TASK » The listing beneath should be written out in full, exactly as shown.

INPUT FOR THIS TASK »
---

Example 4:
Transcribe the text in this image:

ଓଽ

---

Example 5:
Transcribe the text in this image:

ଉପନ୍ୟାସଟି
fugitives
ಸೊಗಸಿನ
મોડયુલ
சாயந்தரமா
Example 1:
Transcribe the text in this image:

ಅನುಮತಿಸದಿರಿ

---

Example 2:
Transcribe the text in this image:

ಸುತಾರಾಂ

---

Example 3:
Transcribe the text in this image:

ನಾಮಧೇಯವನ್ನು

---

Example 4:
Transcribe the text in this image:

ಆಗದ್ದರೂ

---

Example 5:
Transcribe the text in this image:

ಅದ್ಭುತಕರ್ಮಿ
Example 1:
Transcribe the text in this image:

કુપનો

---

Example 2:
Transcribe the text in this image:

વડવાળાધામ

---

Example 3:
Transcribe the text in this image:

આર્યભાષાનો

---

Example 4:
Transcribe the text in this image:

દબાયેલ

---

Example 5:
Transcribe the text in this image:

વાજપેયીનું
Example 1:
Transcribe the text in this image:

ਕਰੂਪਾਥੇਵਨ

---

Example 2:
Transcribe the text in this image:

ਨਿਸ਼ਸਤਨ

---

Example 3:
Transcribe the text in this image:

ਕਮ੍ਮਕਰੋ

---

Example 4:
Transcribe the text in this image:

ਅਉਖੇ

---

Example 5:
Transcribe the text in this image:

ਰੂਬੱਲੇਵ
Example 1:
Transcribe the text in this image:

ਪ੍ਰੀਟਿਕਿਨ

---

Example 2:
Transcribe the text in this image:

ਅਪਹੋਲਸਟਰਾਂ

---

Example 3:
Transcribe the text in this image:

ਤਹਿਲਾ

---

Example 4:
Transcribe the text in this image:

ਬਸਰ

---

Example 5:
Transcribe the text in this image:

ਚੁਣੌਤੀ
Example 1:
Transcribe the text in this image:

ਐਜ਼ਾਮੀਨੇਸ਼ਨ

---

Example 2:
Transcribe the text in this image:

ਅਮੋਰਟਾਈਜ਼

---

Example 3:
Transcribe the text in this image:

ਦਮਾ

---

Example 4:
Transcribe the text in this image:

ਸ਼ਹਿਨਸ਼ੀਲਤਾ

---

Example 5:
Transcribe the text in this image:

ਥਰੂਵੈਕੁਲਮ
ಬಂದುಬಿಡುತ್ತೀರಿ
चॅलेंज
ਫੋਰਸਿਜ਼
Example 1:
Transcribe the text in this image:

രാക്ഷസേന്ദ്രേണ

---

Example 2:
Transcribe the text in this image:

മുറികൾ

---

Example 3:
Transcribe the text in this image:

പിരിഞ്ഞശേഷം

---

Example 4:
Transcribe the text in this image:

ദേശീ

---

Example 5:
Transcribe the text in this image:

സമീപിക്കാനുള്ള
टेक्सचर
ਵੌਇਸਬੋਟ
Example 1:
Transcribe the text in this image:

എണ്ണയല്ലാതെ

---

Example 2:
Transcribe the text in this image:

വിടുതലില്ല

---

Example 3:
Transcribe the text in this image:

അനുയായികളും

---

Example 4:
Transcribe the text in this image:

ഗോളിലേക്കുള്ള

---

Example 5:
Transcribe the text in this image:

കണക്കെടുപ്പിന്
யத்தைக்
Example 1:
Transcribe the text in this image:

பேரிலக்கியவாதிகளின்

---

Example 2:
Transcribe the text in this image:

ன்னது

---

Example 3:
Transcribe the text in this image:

REPLY TO THE EXERCISE »
---

Example 4:
Transcribe the text in this image:

ଓଽ

---

Example 5:
Transcribe the text in this image:

ଉପନ୍ୟାସଟି
fugitives
ಸೊಗಸಿನ
મોડયુલ
சாயந்தரமா
Example 1:
Transcribe the text in this image:

ಅನುಮತಿಸದಿರಿ

---

Example 2:
Transcribe the text in this image:

ಸುತಾರಾಂ

---

Example 3:
Transcribe the text in this image:

ನಾಮಧೇಯವನ್ನು

---

Example 4:
Transcribe the text in this image:

ಆಗದ್ದರೂ

---

Example 5:
Transcribe the text in this image:

ಅದ್ಭುತಕರ್ಮಿ
Example 1:
Transcribe the text in this image:

કુપનો

---

Example 2:
Transcribe the text in this image:

વડવાળાધામ

---

Example 3:
Transcribe the text in this image:

આર્યભાષાનો

---

Example 4:
Transcribe the text in this image:

દબાયેલ

---

Example 5:
Transcribe the text in this image:

વાજપેયીનું
Example 1:
Transcribe the text in this image:

ਕਰੂਪਾਥੇਵਨ

---

Example 2:
Transcribe the text in this image:

ਨਿਸ਼ਸਤਨ

---

Example 3:
Transcribe the text in this image:

ਕਮ੍ਮਕਰੋ

---

Example 4:
Transcribe the text in this image:

ਅਉਖੇ

---

Example 5:
Transcribe the text in this image:

ਰੂਬੱਲੇਵ
Example 1:
Transcribe the text in this image:

ਪ੍ਰੀਟਿਕਿਨ

---

Example 2:
Transcribe the text in this image:

ਅਪਹੋਲਸਟਰਾਂ

---

Example 3:
Transcribe the text in this image:

ਤਹਿਲਾ

---

Example 4:
Transcribe the text in this image:

ਬਸਰ

---

Example 5:
Transcribe the text in this image:

ਚੁਣੌਤੀ
Example 1:
Transcribe the text in this image:

ਐਜ਼ਾਮੀਨੇਸ਼ਨ

---

Example 2:
Transcribe the text in this image:

ਅਮੋਰਟਾਈਜ਼

---

Example 3:
Transcribe the text in this image:

ਦਮਾ

---

Example 4:
Transcribe the text in this image:

ਸ਼ਹਿਨਸ਼ੀਲਤਾ

---

Example 5:
Transcribe the text in this image:

ਥਰੂਵੈਕੁਲਮ
ಬಂದುಬಿಡುತ್ತೀರಿ
चॅलेंज
ਫੋਰਸਿਜ਼
Example 1:
Transcribe the text in this image:

രാക്ഷസേന്ദ്രേണ

---

Example 2:
Transcribe the text in this image:

മുറികൾ

---

Example 3:
Transcribe the text in this image:

പിരിഞ്ഞശേഷം

---

Example 4:
Transcribe the text in this image:

ദേശീ

---

Example 5:
Transcribe the text in this image:

സമീപിക്കാനുള്ള
टेक्सचर
ਵੌਇਸਬੋਟ
Example 1:
Transcribe the text in this image:

എണ്ണയല്ലാതെ

---

Example 2:
Transcribe the text in this image:

വിടുതലില്ല

---

Example 3:
Transcribe the text in this image:

അനുയായികളും

---

Example 4:
Transcribe the text in this image:

ഗോളിലേക്കുള്ള

---

Example 5:
Transcribe the text in this image:

കണക്കെടുപ്പിന്
யத்தைக்
Example 1:
Transcribe the text in this image:

பேரிலக்கியவாதிகளின்

---

Example 2:
Transcribe the text in this image:

ன்னது

---

Example 3:
Transcribe the text in this image:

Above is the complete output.